En effet, les chiffres de la saison 2011/2012 sont éloquents. En 2012, l'argent provenant des droits télé représentait 54% de du budget des clubs de Ligue 2. Retomber en National est donc très compliqué, d'autant plus lorsqu'en raison de résultats sportifs médiocres, comme ce fut le cas pour Le Mans ou Sedan, la billetterie ou les sponsors sont également en chute libre.
Le Mans, un stade trop cher
La faute à ce chiffre : 14,4 millions d'euros. C'est le déficit avec lequel le club a terminé l'exercice précédent. Le Mans était en Ligue 2, et avait terminé à la 18ème place, synonyme de relégation en National.

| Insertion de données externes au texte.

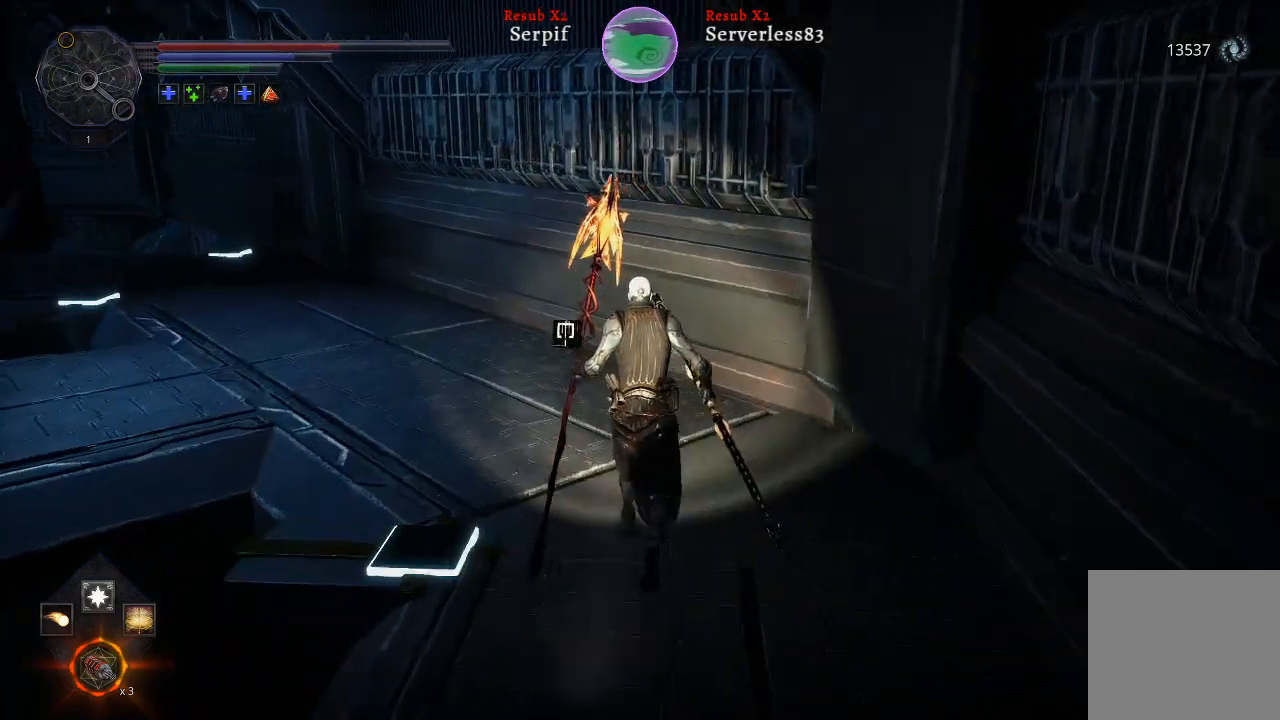
{"buttons": [], "left_stick": "up", "right_stick": "center", "events": [[283, "L2", "up"], [283, "right_stick", "center"]]}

Il avait déjà subi les critiques de la DNCG en 2012, et avait même été rétrogradé en National, déjà. Mais la sanction avait été annulée en appel. Cette fois-ci, c'est en DH que Le Mans est rétrogradé - soit le sixième échelon du football français.
"Une remontée possible du club, qui permettrait de rentabiliser le stade, s'éloigne. La perspective de remonter en Ligue 1, la seule pour laquelle un stade de 25.000 places serait rentabilisé, s'en va .", explique Jean-Pascal Gayant, économiste.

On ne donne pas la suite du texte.